Coquette (1929)
3/10
Like a fly in amber, one may study why a bad film is so bad.
17 February 2007
Warning: Spoilers
Many, many years ago, in a universe far, far away, film criticism was bound on one side by studio style, and on the other by cycle, or what we would call today, 'genre'. History was rendered chronologically, year by year. Early talkies like COQUETTE (1929) were dismissed as stagy because of the primitive sound equipment available during the transition to sound. The dynamic photography and fluid narrative of late silent cinema was sacrificed. SINGING IN THE RAIN satirizes this period which was also known for the fall of gigantic movie stars who couldn't, for one reason or another, make the transition to sound. Some later research mentioned that a lot of writers headed to Hollywood, initially playwrights and later journalists. But first came the plays, avidly bought up by the moguls as sure fire hits because now people living in any town large enough to have a movie theater (virtually everywhere) could see a Broadway play with real stars. This was a founding cornerstone of the film business- Adolf Zukor's company had been called Famous Players Film Company whose slogan was "Famous Players in Famous Plays". The idea of sound naturally lent itself to the hit plays of the era.

Today, with film archives, cable TV, video tapes and DVD's not to mention restoration projects, what was one taken on faith can now be examined by scholars and all.

What has never been mentioned in connection to the poor quality and subsequent unpopularity of these films was the mediocre to awful Broadway plays of the era. Even before Broadway became the realm of vulgar and witless tourists, New Yorkers supported real junk. Viz: COQUETTE. As presented on the American stage starring the First Lady of the American Stage, Mrs. Helen Mellon herself, COQUETTE has one idea which is played out with a singular relentlessness to the exclusion of any sub plot, social consciousness, moral or ethical controversy, nuance, humor or reflection. Its a heliocentric world and the leading actress is the sun. Everyone else navigating the stage exists to serve the queen bee. Its left to her to strike this pose and that, as the audience would want to respond to each change in the facts of her emotional environment are manipulated.

Of course this is all play acting. Nothing is meant to resemble actual human behavior. In one short stretch, COQUETTE's father murder's her fiancée who dies pitifully in her arms and her father blows his brains out with a pistol in front of her after eliciting condemning court testimony. She seems none the worse for wear, maybe a touch wistful (its in the stage directions?). A real person my become a mite nervous but I guess in those days when a relative went 'funny' they were just quietly placed somewhere out of sight.
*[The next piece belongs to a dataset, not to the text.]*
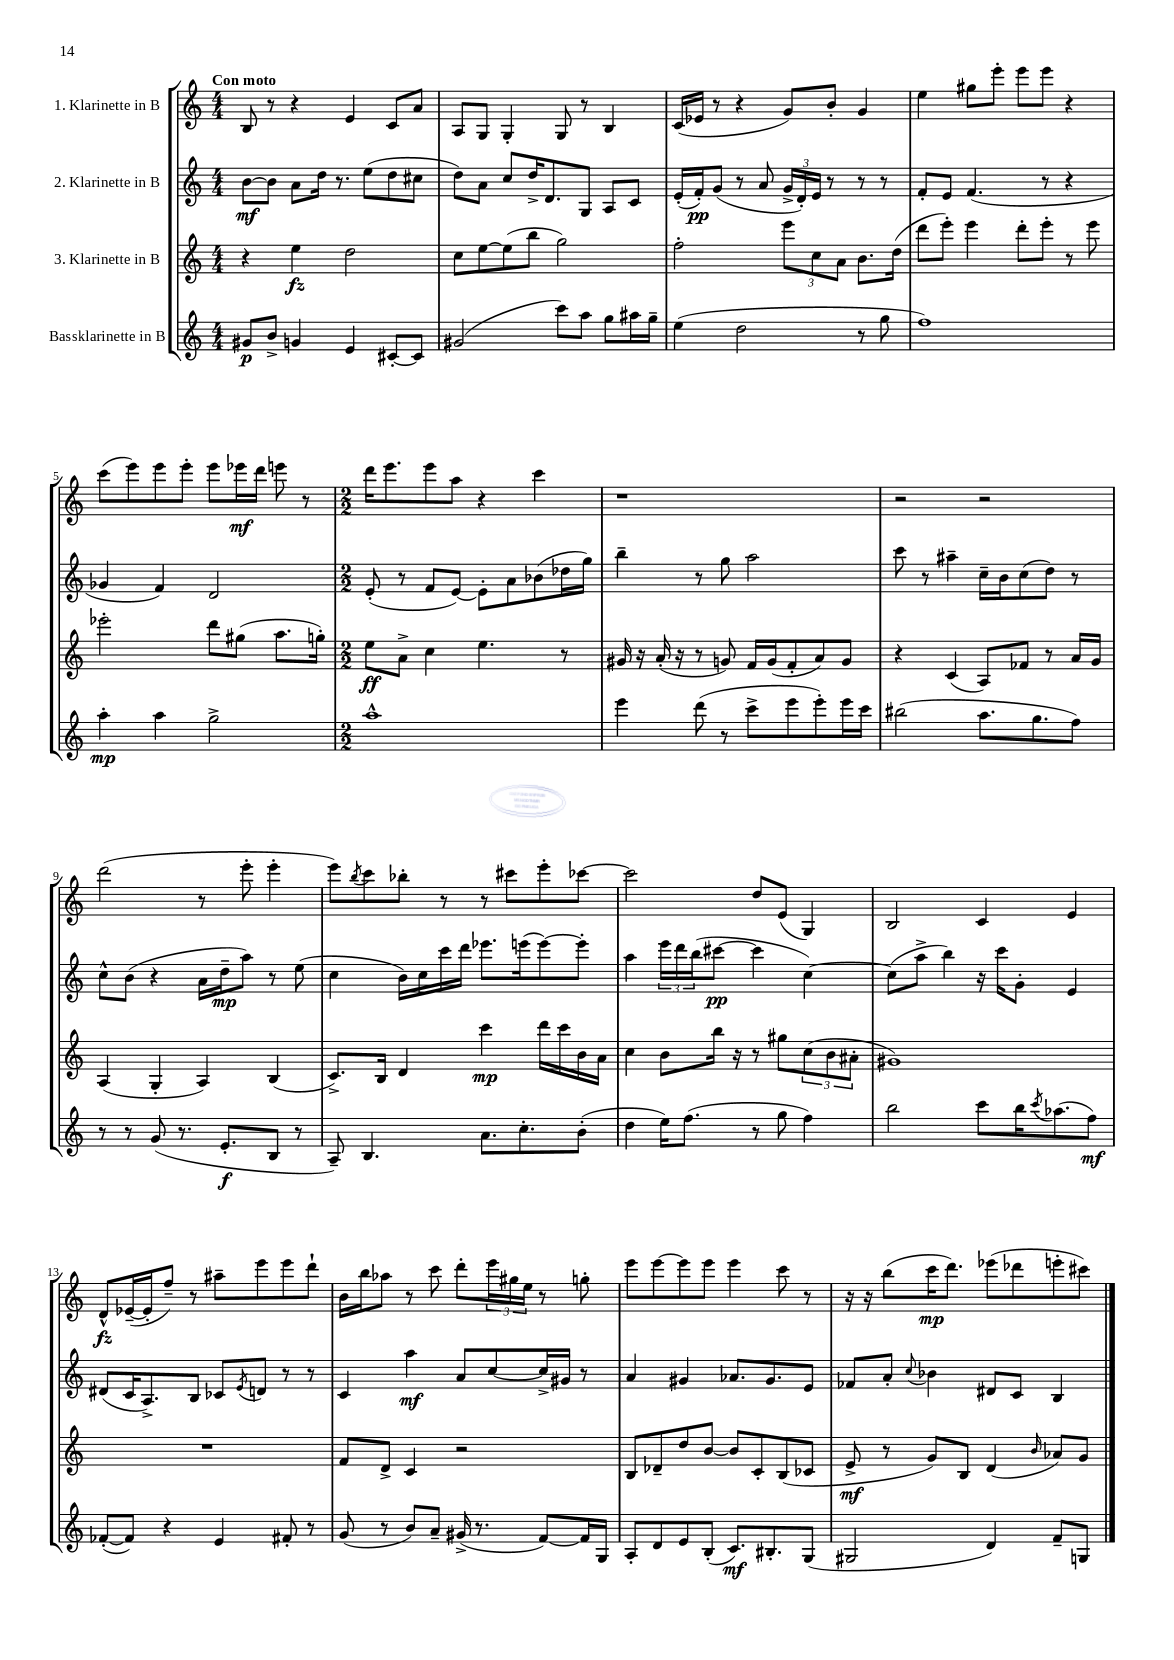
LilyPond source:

This wasn't real life, this was a night out. Sure there was Ibsen and O'Neil but this wasn't that. The funny thing was that because of the change in economic conditions which happened almost simultaneously with the change over to sound what flew with the uncritical Broadway audience in the 20s became so inconsequential that it was no longer an evening out. It was so besides the point.
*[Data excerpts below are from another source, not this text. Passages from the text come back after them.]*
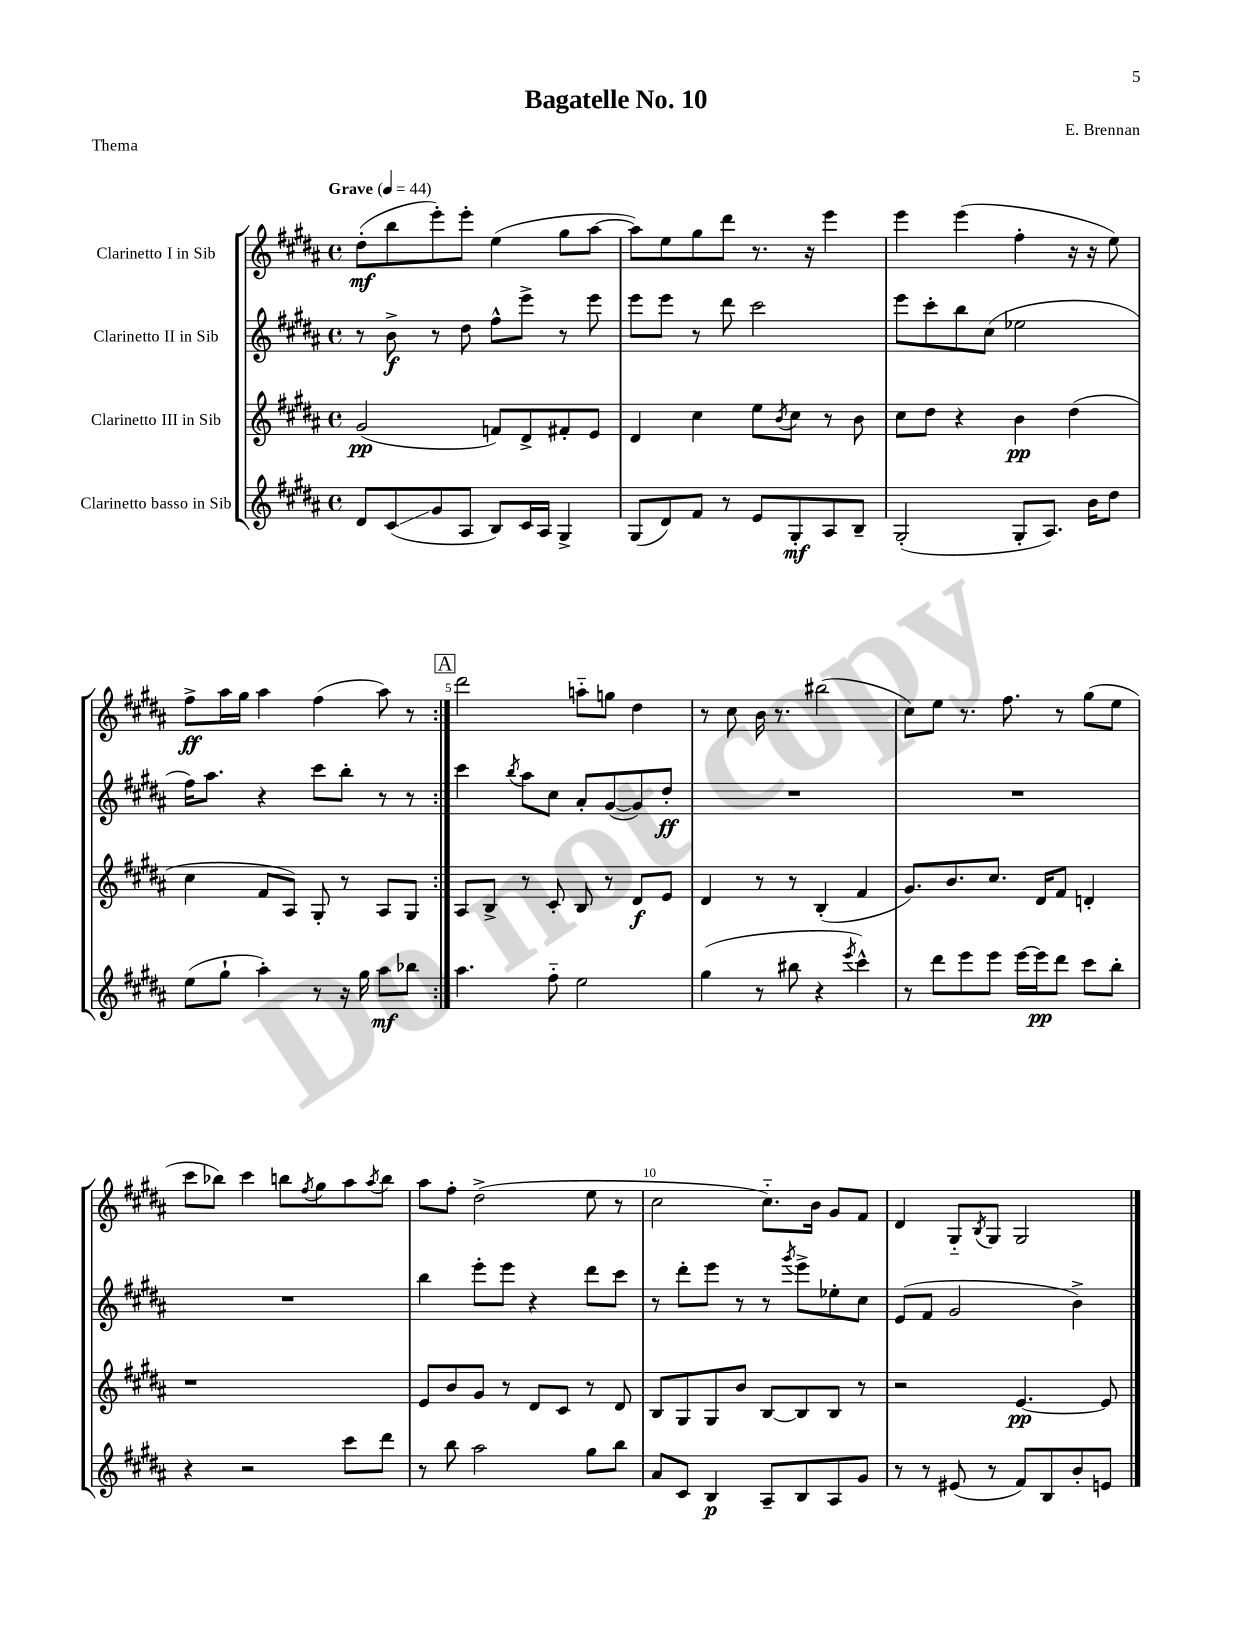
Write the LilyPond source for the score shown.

\header { title = "Bagatelle No. 10" composer = "E. Brennan" piece = "Thema" }
<<
\new StaffGroup <<
\new Staff = "s0" \with { instrumentName = "Clarinetto I in Sib" } {
    \clef treble \key b \major \defaultTimeSignature \time 4/4 \tempo "Grave" 4 = 44
    \repeat volta 2 { dis''8-.\mf( b''8 e'''8-.) e'''8-. e''4( gis''8 ais''8~ |
    ais''8) e''8 gis''8 dis'''8 r8. r16 e'''4 |
    e'''4 e'''4( fis''4-. r16 r16 e''8) |
    fis''8->\ff ais''16 gis''16 ais''4 fis''4( ais''8) r8 | }
    \mark \markup { \box "A" } dis'''2 a''8-_ g''8 dis''4 |
    r8 cis''8 b'16 r8. bis''2( |
    cis''8) e''8 r8. fis''8. r8 gis''8( e''8 |
    cis'''8 bes''8) cis'''4 b''8 \acciaccatura { fis''8 } gis''8 ais''8 \acciaccatura { ais''8 } b''8 |
    ais''8 fis''8-. dis''2->( e''8 r8 |
    cis''2 cis''8.-_) b'16 gis'8 fis'8 |
    dis'4 gis8-_ \acciaccatura { b8 } gis8 gis2 \bar "|." |
}
\new Staff = "s1" \with { instrumentName = "Clarinetto II in Sib" } {
    \clef treble \key b \major \defaultTimeSignature \time 4/4
    \repeat volta 2 { r8 b'8->\f r8 dis''8 fis''8-^ e'''8-> r8 e'''8 |
    e'''8 e'''8 r8 dis'''8 cis'''2 |
    e'''8 cis'''8-. b''8 cis''8( ees''2 |
    fis''16) ais''8. r4 cis'''8 b''8-. r8 r8 | }
    \mark \markup { \box "A" } cis'''4 \acciaccatura { b''8 } ais''8 cis''8 ais'8-. gis'8~( gis'8) dis''8-.\ff |
    R1 |
    R1 |
    R1 |
    b''4 e'''8-. e'''8 r4 dis'''8 cis'''8 |
    r8 dis'''8-. e'''8 r8 r8 \acciaccatura { gis'''8 } e'''8-> ees''8-. cis''8 |
    e'8( fis'8 gis'2 b'4->) \bar "|." |
}
\new Staff = "s2" \with { instrumentName = "Clarinetto III in Sib" } {
    \clef treble \key b \major \defaultTimeSignature \time 4/4
    \repeat volta 2 { gis'2\pp( f'8) dis'8-> fis'8-. e'8 |
    dis'4 cis''4 e''8 \acciaccatura { b'8 } cis''8 r8 b'8 |
    cis''8 dis''8 r4 b'4\pp dis''4( |
    cis''4 fis'8 ais8) gis8-. r8 ais8 gis8 | }
    \mark \markup { \box "A" } ais8 b8-> r8 cis'8-. b8 r8 dis'8\f e'8 |
    dis'4 r8 r8 b4-.( fis'4 |
    gis'8.) b'8. cis''8. dis'16 fis'8 d'4-. |
    r1 |
    e'8 b'8 gis'8 r8 dis'8 cis'8 r8 dis'8 |
    b8 gis8 gis8 b'8 b8~ b8 b8 r8 |
    r2 e'4.~\pp e'8 \bar "|." |
}
\new Staff = "s3" \with { instrumentName = "Clarinetto basso in Sib" } {
    \clef treble \key b \major \defaultTimeSignature \time 4/4
    \repeat volta 2 { dis'8 cis'8\glissando( gis'8 ais8 b8) cis'16 ais16 gis4-> |
    gis8( dis'8) fis'8 r8 e'8 gis8-.\mf ais8 b8-- |
    gis2-.( gis8-. ais8.) b'16 dis''8 |
    e''8( gis''8-! ais''4-.) r8 r16 gis''16 ais''8\mf bes''8 | }
    \mark \markup { \box "A" } ais''4. fis''8-_ e''2 |
    gis''4( r8 bis''8 r4 \acciaccatura { e'''8 } cis'''4-^) |
    r8 dis'''8 e'''8 e'''8 e'''16~ e'''16\pp dis'''8 cis'''8 b''8-. |
    r4 r2 cis'''8 dis'''8 |
    r8 b''8 ais''2 gis''8 b''8 |
    ais'8 cis'8 b4\p ais8-- b8 ais8 gis'8 |
    r8 r8 eis'8( r8 fis'8) b8 b'8-. e'8 \bar "|." |
}
>>
>>
\layout { \context { \Score \override BarNumber.break-visibility = ##(#f #t #t) barNumberVisibility = #(every-nth-bar-number-visible 5) } }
In COQUETTE, sub-titled " A Play of the American South", we deal with stock characters in stock situations. Father is a gent of the old school who throws a most unsuitable suitor for his daughter's hand out of his house and bids him to never darken his daughter again. The suitor, played by Alabama All-American football player Johnny Mack Brown we have to take on faith is disadvantaged in class, to wit: he doesn't own a suitable suit of evening clothes for the seasonal country club balls. Imagine if he'd been black?
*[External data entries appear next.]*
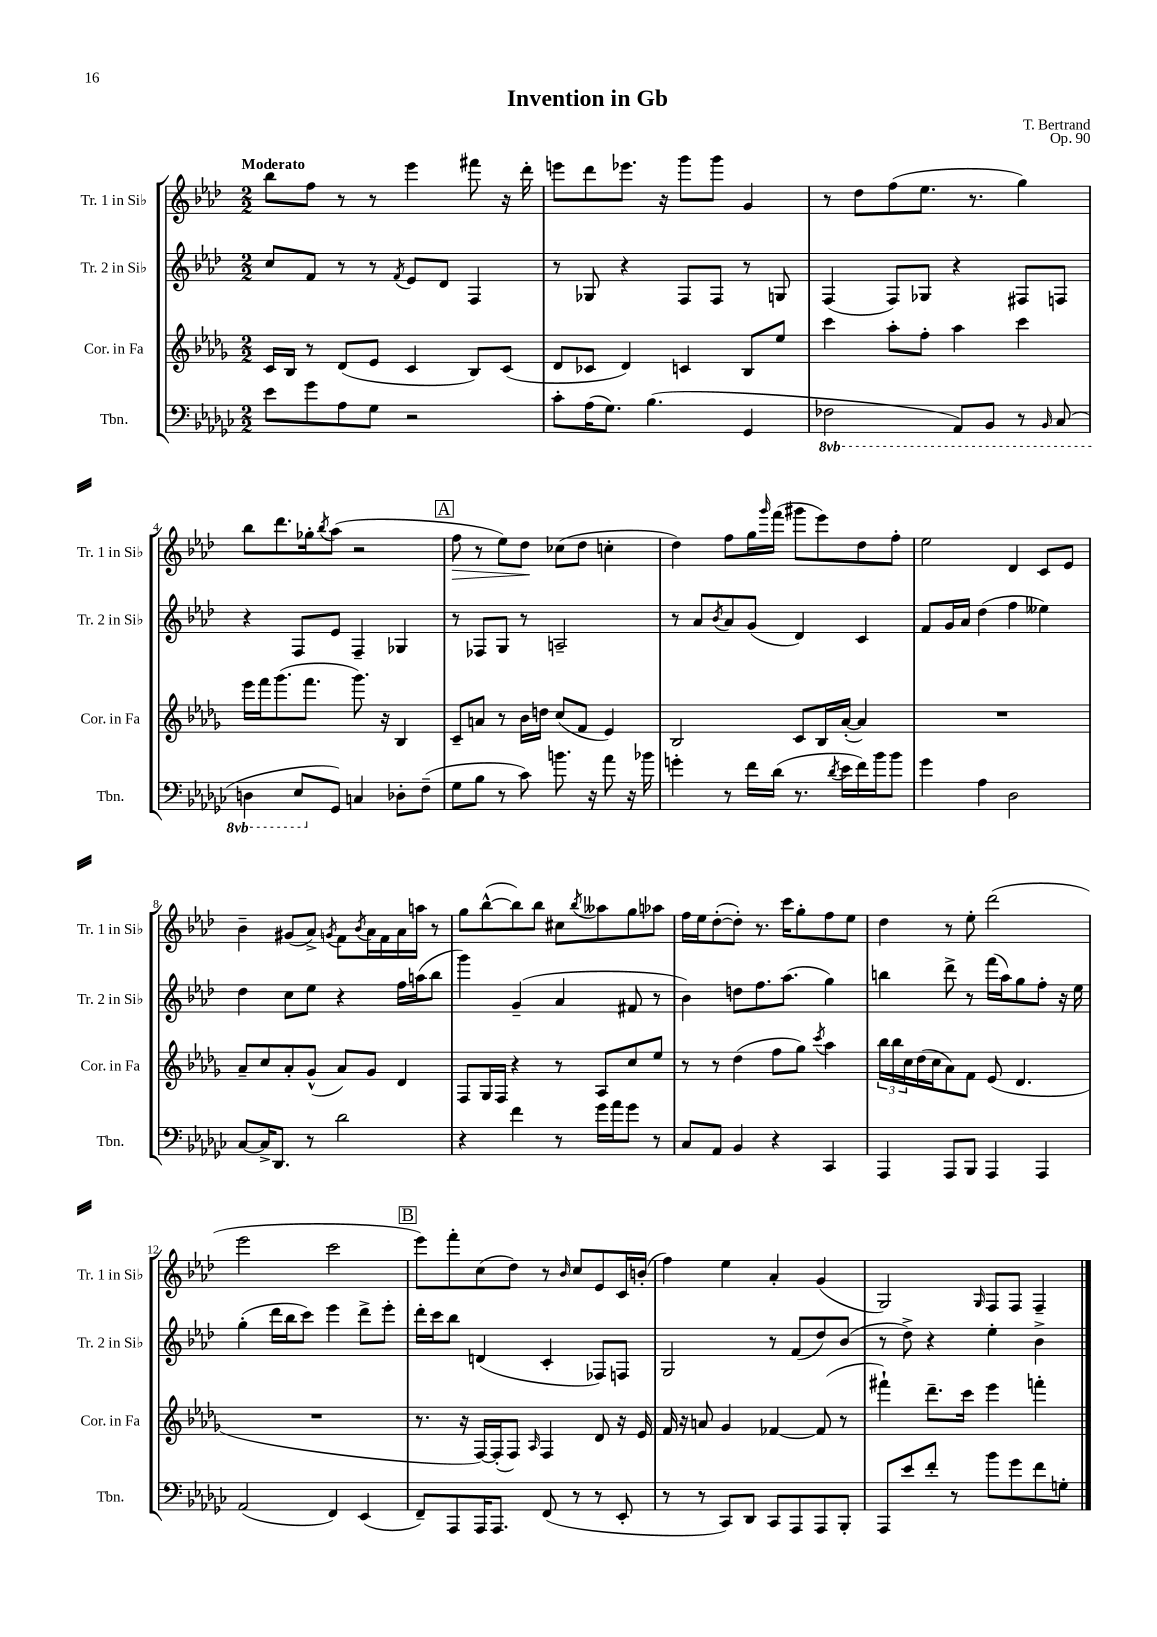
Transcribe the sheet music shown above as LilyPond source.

\header { title = "Invention in Gb" composer = "T. Bertrand" opus = "Op. 90" }
<<
\new StaffGroup <<
\new Staff = "s0" \with { instrumentName = "Tr. 1 in Sib" shortInstrumentName = "Tr. 1 in Sib" } {
    \clef treble \key aes \major \numericTimeSignature \time 2/2 \tempo "Moderato"
    bes''8 f''8 r8 r8 ees'''4 fis'''8 r16 des'''16-. |
    e'''8 des'''8 ees'''8. r16 g'''8 g'''8 g'4 |
    r8 des''8 f''8( ees''8. r8. g''4) |
    bes''8 des'''8. ges''16-. \acciaccatura { bes''8 } aes''8( r2 |
    \mark \markup { \box "A" } f''8\> r8 ees''8) des''8\! ces''8( des''8 c''4-. |
    des''4) f''8 g''16 \grace { g'''16 } f'''16( gis'''8 ees'''8) des''8 f''8-. |
    ees''2 des'4 c'8 ees'8 |
    bes'4-- gis'8( aes'8->) \acciaccatura { g'8 } f'8 \acciaccatura { bes'8 } aes'16 f'16 aes'16 a''16 r8 |
    g''8 bes''8~-^( bes''8) bes''8 cis''8 \acciaccatura { bes''8 } aeses''8 g''8 aes''8 |
    f''16 ees''16 des''8~-.( des''8-.) r8. c'''16 g''8-. f''8 ees''8 |
    des''4 r8 ees''8-. des'''2( |
    ees'''2 c'''2 |
    \mark \markup { \box "B" } ees'''8) f'''8-. c''8( des''8) r8 \grace { bes'16 } c''8 ees'8 c'16 b'16-.( |
    f''4) ees''4 aes'4-. g'4( |
    g2) \grace { g16 } f8 f8 f4-- \bar "|." |
}
\new Staff = "s1" \with { instrumentName = "Tr. 2 in Sib" shortInstrumentName = "Tr. 2 in Sib" } {
    \clef treble \key aes \major \numericTimeSignature \time 2/2
    c''8 f'8 r8 r8 \acciaccatura { f'8 } ees'8 des'8 f4 |
    r8 ges8 r4 f8 f8 r8 g8 |
    f4( f8) ges8 r4 fis8 f8 |
    r4 f8 ees'8 f4-- ges4 |
    \mark \markup { \box "A" } r8 fes8 g8 r8 a2-- |
    r8 aes'8 \acciaccatura { bes'8 } aes'8 g'8( des'4) c'4 |
    f'8 g'16 aes'16 des''4( f''4 eeses''4) |
    des''4 c''8 ees''8 r4 f''16 a''16( bes''8 |
    g'''4) g'4--( aes'4 fis'8 r8 |
    bes'4) d''8 f''8. aes''8.( g''4) |
    b''4 des'''8-> r8 f'''16( aes''16) g''8 f''8-. r16 ees''16 |
    g''4-.( des'''16 bes''16 c'''8) ees'''4 des'''8-> ees'''8-. |
    \mark \markup { \box "B" } des'''16-. c'''16 bes''8 d'4( c'4-. fes8) f8 |
    g2 r8 f'8( des''8) bes'8( |
    r8 des''8->) r4 ees''4-. bes'4-> \bar "|." |
}
\new Staff = "s2" \with { instrumentName = "Cor. in Fa" shortInstrumentName = "Cor. in Fa" } {
    \clef treble \key des \major \numericTimeSignature \time 2/2
    c'16 bes16 r8 des'8( ees'8 c'4 bes8) c'8( |
    des'8 ces'8 des'4) c'4 bes8 ees''8 |
    c'''4 aes''8-. f''8-. aes''4 c'''4 |
    ees'''16 f'''16 ges'''8.( f'''8. ges'''8.) r16 bes4 |
    \mark \markup { \box "A" } c'8-- a'8 r8 bes'16 d''16 c''8( f'8 ees'4) |
    bes2 c'8 bes16 aes'16~-.( aes'4) |
    R1 |
    aes'8-- c''8 aes'8-. ges'8-^( aes'8) ges'8 des'4 |
    f8 ges16 f16 r4 r8 aes8 c''8 ees''8 |
    r8 r8 des''4( f''8 ges''8) \acciaccatura { c'''8 } aes''4 |
    \tuplet 3/2 { bes''16 bes''16 c''16 } des''16( c''16 aes'8) f'8 ees'8( des'4. |
    R1 |
    \mark \markup { \box "B" } r8. r16 f16~) f16-.( f8) \grace { aes16 } f4 des'8 r16 ees'16 |
    f'16 r16 a'8 ges'4 fes'4~ fes'8( r8 |
    fis'''4-!) des'''8.-- c'''16 ees'''4 f'''4-. \bar "|." |
}
\new Staff = "s3" \with { instrumentName = "Tbn." shortInstrumentName = "Tbn." } {
    \clef bass \key ges \major \numericTimeSignature \time 2/2 \set Staff.ottavationMarkups = #ottavation-simple-ordinals
    ees'8 ges'8 aes8 ges8 r2 |
    ces'8-. aes16( ges8.) bes4.( ges,4 |
    \ottava #-1 fes,2 aes,,8) bes,,8 r8 \grace { bes,,16 } ces,8( |
    d,4 ees,8 \ottava #0 ges,8) c4 des!8-. f8--( |
    \mark \markup { \box "A" } ges8 bes8 r8 ces'8) b'8. r16 aes'8 r16 bes'16 |
    g'4-. r8 f'16 des'16( r8. \acciaccatura { des'8 } ees'16 f'16) bes'16 bes'8 |
    ges'4 aes4 des2 |
    ces8~ ces16-> des,8. r8 des'2 |
    r4 f'4 r8 ges'16 aes'16 ges'8 r8 |
    ces8 aes,8 bes,4 r4 ces,4 |
    aes,,4 aes,,8 bes,,8 aes,,4 aes,,4 |
    aes,2( f,4) ees,4( |
    \mark \markup { \box "B" } f,8--) aes,,8 aes,,16 aes,,8. f,8( r8 r8 ees,8-. |
    r8 r8 ces,8) des,8 ces,8 aes,,8 aes,,8 bes,,8-. |
    aes,,8 ees'8 f'8-. r8 bes'8 ges'8 f'8 g8-. \bar "|." |
}
>>
>>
He pledges to overcome his disadvantages by taking an unspecified job 'in the mountains' where he'd make enough money to get married to her and buy a house. If you gotta ask how come these more liberally munificent jobs seems to exist outside the town, 'in the mountains', this play ain't fer the likes of you all.

COQUETTE is compromised on a visit to COQUETTE at a country club ball and earnestly wants to make this all right by marring her. Dad reacts to the joyful news by plugging him. COQUETTE in court tells a story in euphemisms which adds up to her being raped and her father acting under "the unwritten law", suh. Dad tells her to tell the truth and blows out his brains.

That's the play a simple straight line, no deviation, no nothing else. Act one Father disapproves of daughter's boyfriend, act two he is on trial for killing him. Even though it was filmed on a sound stage it seems as if great designer William Cameron Menzies has just cleverly redressed one set to look like the living room of the mansion, the country club and most disturbing of all, the courtroom.

And then we're done.

Savagely bad, it made a million bucks when that meant something and won Mary Pickford a best actress Oscar, the dubiousness of which is on view for all to see. The disappointment with these early talkies would become screamingly clear a year later when picture after picture would fail. The stars would be replaced and the business reinvigorated by more sophisticated techniques and stories.

In short, it was a steep learning curve and COQUETTE is at the very beginning of the curve so is important as a historical document only. It is a filmed play complete with a phantom proscenium. It misses being a chore to watch because of its short running time, but it still is a time waster. Unless you are the type who likes to mix their idol worship with necrophilia. Then this truly is your meat.